What the exercise asks: Below are the records; copy every line in them that holds the string "face".

----- Data -----

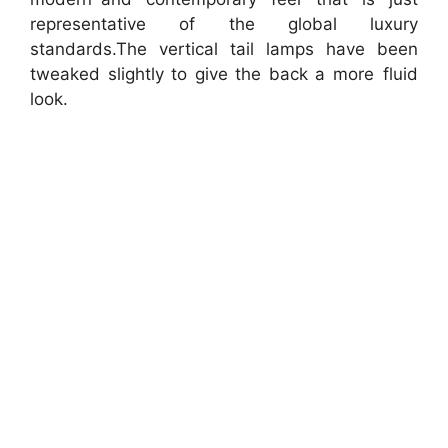
representative of the global luxury
standards.The vertical tail lamps have been
tweaked slightly to give the back a more fluid
look.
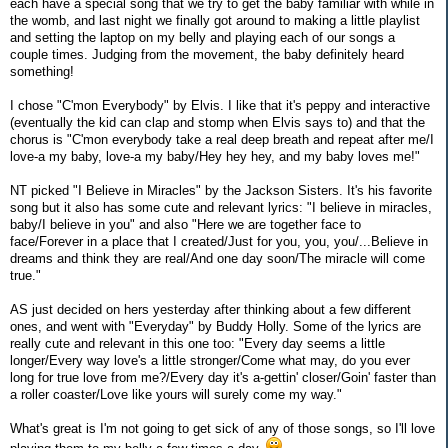
each have a special song that we try to get the baby familiar with while in
the womb, and last night we finally got around to making a little playlist
and setting the laptop on my belly and playing each of our songs a
couple times. Judging from the movement, the baby definitely heard
something!
I chose "C'mon Everybody" by Elvis. I like that it's peppy and interactive
(eventually the kid can clap and stomp when Elvis says to) and that the
chorus is "C'mon everybody take a real deep breath and repeat after me/I
love-a my baby, love-a my baby/Hey hey hey, and my baby loves me!"
NT picked "I Believe in Miracles" by the Jackson Sisters. It's his favorite
song but it also has some cute and relevant lyrics: "I believe in miracles,
baby/I believe in you" and also "Here we are together face to
face/Forever in a place that I created/Just for you, you, you/...Believe in
dreams and think they are real/And one day soon/The miracle will come
true."
AS just decided on hers yesterday after thinking about a few different
ones, and went with "Everyday" by Buddy Holly. Some of the lyrics are
really cute and relevant in this one too: "Every day seems a little
longer/Every way love's a little stronger/Come what may, do you ever
long for true love from me?/Every day it's a-gettin' closer/Goin' faster than
a roller coaster/Love like yours will surely come my way."
What's great is I'm not going to get sick of any of those songs, so I'll love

-----

Task result:
baby/I believe in you" and also "Here we are together face to
face/Forever in a place that I created/Just for you, you, you/...Believe in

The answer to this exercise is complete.